Panelizing describes the process of combining multiple boards onto one panel for manufacturing. E.g. if your manufacturer's cheap standard PCB offer is for a 100x100mm PCB and you have two 100x48mm PCBs you can combine them into one PCB which you can later break appart. This seems like a easy to do thing, but the "right" workflow was pretty hard to figure out.
The general steps involved:
- Finish a board layout on eagle
- Export the Gerbers with the CAM-Files supplied by the manufacturer and move them into a folder
- Check the Gerbers using a Online Gerber Viewer like webGerber on mayhewlabs.com or using a Open Source Tool like gerbv. Sadly both tools can (currently) just view Gerbers and not manipulate them.
- For Panelizing there are strangly not many good open source tools available. After a long search I found the pcb-panelizer by thisisnotrocketscience.nl which has a beautiful and easy to use GUI, brings all necessary tools also in a commandline version and exports beautiful PCB-preview pictures while exporting panelized PCBs. Just drag the Gerber folder with the PCBs into the GUI and specify the panel size. Add Breaktabs.
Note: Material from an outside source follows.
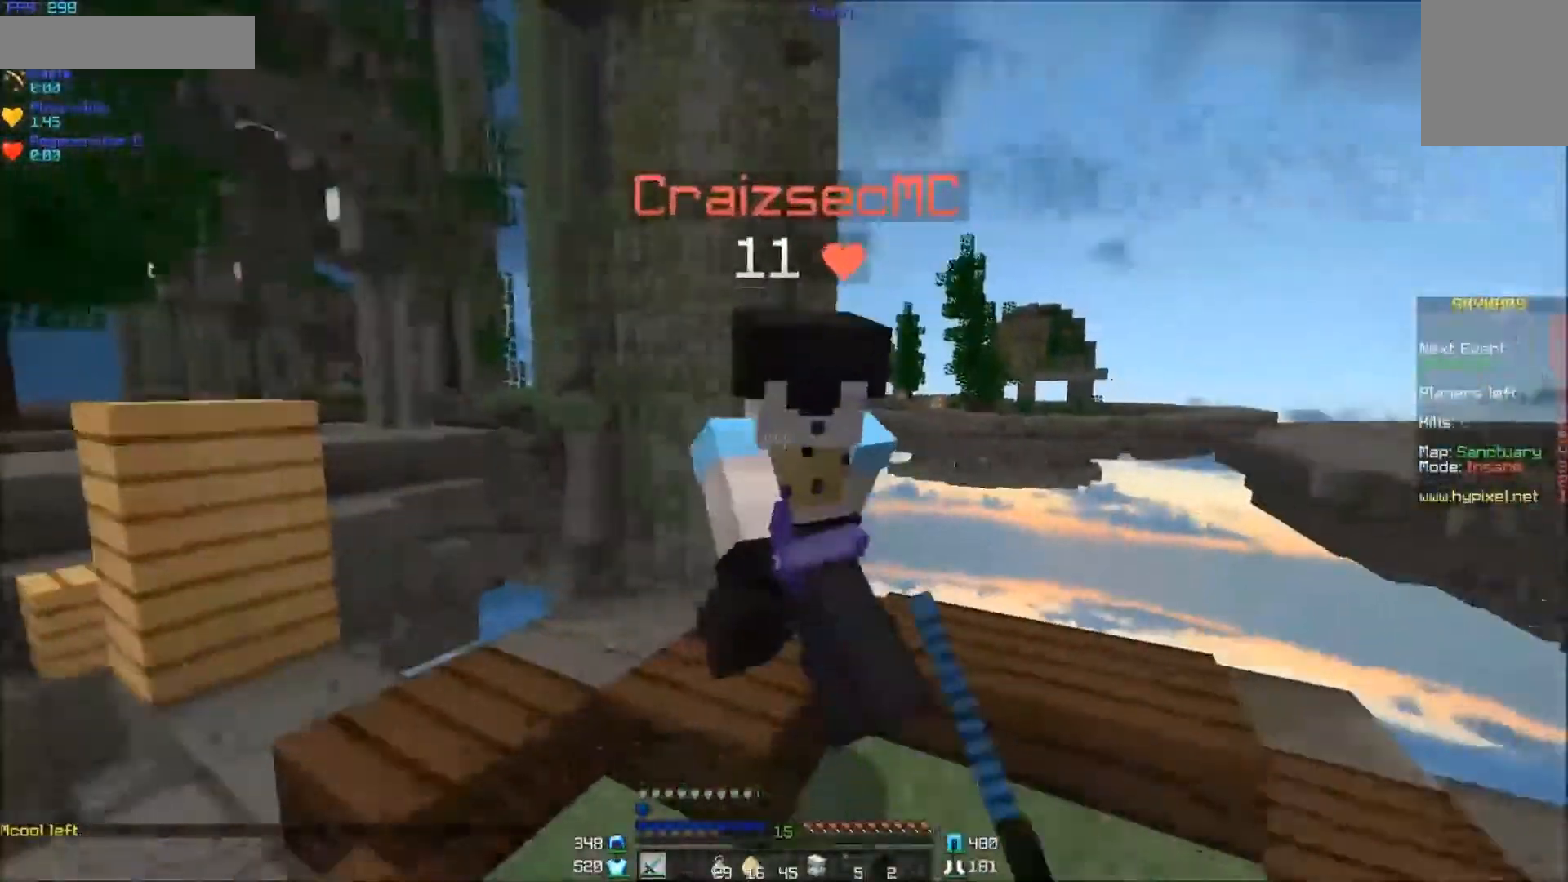
{"keys": ["d", "w"], "mouse": ["left"], "events": [[50, "mouse_left", "up"], [150, "a", "up"], [150, "d", "down"], [150, "mouse_left", "down"], [200, "mouse_left", "up"], [250, "mouse_left", "down"], [350, "mouse_left", "up"], [400, "mouse_left", "down"], [450, "mouse_left", "up"], [500, "mouse_left", "down"]]}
- Export panelized Gerbers
- The panelized gerbers should be checked for possible errors (missing drill holes – maybe you imported both a .dri and a .txt drill file and he just used one?).
- Upload to your PCB manufacturer's site
thisisnotrocketscience's pcb-panelizer allows also to save a file called .gerberset which can be used for future finetuning of a panelized gerber, without the need to import all Boards all over again.